Go to an abortion facility during its business hours, and you will sometimes see "escorts" who lead the girls in to get their abortion, and "protect" them from the information that pro-life people outside want to give them about alternatives. I often challenge these escorts, "Who is going to escort these girls through the grief, pain, and despair that follow their abortion?"
The answer is, "the Church."
Some have the mistaken impression that to oppose abortion means to oppose those who have them. Just the opposite is true, however. To be pro-life is to be pro-woman, and is to reach out and embrace with healing, compassionate love the person who has gone through the abortion experience, whether that be the mother, the father, the abortion practitioner, or anyone else involved.

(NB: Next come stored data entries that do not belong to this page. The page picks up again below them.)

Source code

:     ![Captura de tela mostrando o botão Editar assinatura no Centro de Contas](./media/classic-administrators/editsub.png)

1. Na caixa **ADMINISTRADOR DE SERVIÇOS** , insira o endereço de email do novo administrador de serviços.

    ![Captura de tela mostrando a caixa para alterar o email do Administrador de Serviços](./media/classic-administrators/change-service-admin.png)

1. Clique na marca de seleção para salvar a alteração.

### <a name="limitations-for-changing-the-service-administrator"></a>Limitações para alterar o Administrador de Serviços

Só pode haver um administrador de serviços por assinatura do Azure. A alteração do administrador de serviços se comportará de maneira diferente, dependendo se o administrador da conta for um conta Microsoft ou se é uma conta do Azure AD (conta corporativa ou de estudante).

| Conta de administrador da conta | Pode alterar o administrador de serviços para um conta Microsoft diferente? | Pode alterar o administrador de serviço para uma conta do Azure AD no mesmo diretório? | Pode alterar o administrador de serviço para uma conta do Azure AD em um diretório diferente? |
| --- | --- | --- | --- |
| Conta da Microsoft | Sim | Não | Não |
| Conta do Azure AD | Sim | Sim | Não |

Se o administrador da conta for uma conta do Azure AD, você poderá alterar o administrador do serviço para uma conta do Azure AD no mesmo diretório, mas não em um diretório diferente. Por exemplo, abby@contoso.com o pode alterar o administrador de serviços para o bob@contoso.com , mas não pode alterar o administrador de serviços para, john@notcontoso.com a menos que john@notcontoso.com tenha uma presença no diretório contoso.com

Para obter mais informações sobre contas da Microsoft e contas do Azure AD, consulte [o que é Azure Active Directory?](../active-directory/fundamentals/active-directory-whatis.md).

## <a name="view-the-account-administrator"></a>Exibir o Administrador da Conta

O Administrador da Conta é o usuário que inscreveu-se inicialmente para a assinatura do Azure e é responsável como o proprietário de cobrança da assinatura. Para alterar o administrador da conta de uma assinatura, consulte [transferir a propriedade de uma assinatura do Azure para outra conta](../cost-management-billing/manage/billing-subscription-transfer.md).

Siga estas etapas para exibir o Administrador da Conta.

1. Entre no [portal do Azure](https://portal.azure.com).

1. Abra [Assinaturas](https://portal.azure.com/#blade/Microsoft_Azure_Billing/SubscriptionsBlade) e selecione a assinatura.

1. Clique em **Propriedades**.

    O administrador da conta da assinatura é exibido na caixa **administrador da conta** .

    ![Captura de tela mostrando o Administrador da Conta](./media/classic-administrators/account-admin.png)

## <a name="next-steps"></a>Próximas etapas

One of my greatest joys as a priest and as a pro-life leader is to be able to say to one who has had an abortion, "Your sins are forgiven, go in peace." I recently worked with one who had ten abortions; I know of another who had 24. Even she can be forgiven when she repents of her sins. Even to her, our message is, "The doors of the Church are open!"
Particular emphasis is given to those open doors in this Jubilee Year 2000. It is a year marked by the theme of Reconciliation, and for this reason the US bishops have put the ministry of post-abortion healing at the forefront of their Respect Life Activities this year.
In one sense, post-abortion healing is one form of ministry to those who grieve a death in the family. At the same time, however, it involves a unique form of grief-counseling, in the sense that the cause of the grief is widely denied. Nobody would deny a parent's need to grieve the loss of a five-year old child. But many deny the need to grieve the loss of a child who was aborted. After all, how can the exercise of a constitutionally-protected right bring grief?
This is precisely where pro-choice advocates lose touch with reality. They have rallies, make speeches, and cheer on candidates who sing the praises of a "woman's right to choose," scarcely realizing that by doing this, they insult those who grieve after that choice. Hardly do they see that the defense of the abortion-choice makes the post-abortive parent feel silly for feeling sad. This makes it more difficult to grieve, to express that grief, and to find healing.
Churches which take a pro-choice position are, for the same reason, especially incapable of offering the kind of healing and peace which so many seek after abortion.
During this Jubilee Year, we each have an opportunity to "Open Wide the Doors to Christ" for those who grieve after abortion. Gently tell them that hope and healing are available. Publicize the number of the National Office of Post-Abortion Reconciliation and Healing (Project Rachel), 800-5-WE-CARE. Let us together show the true face of the Church and the pro-life movement as beacons of hope!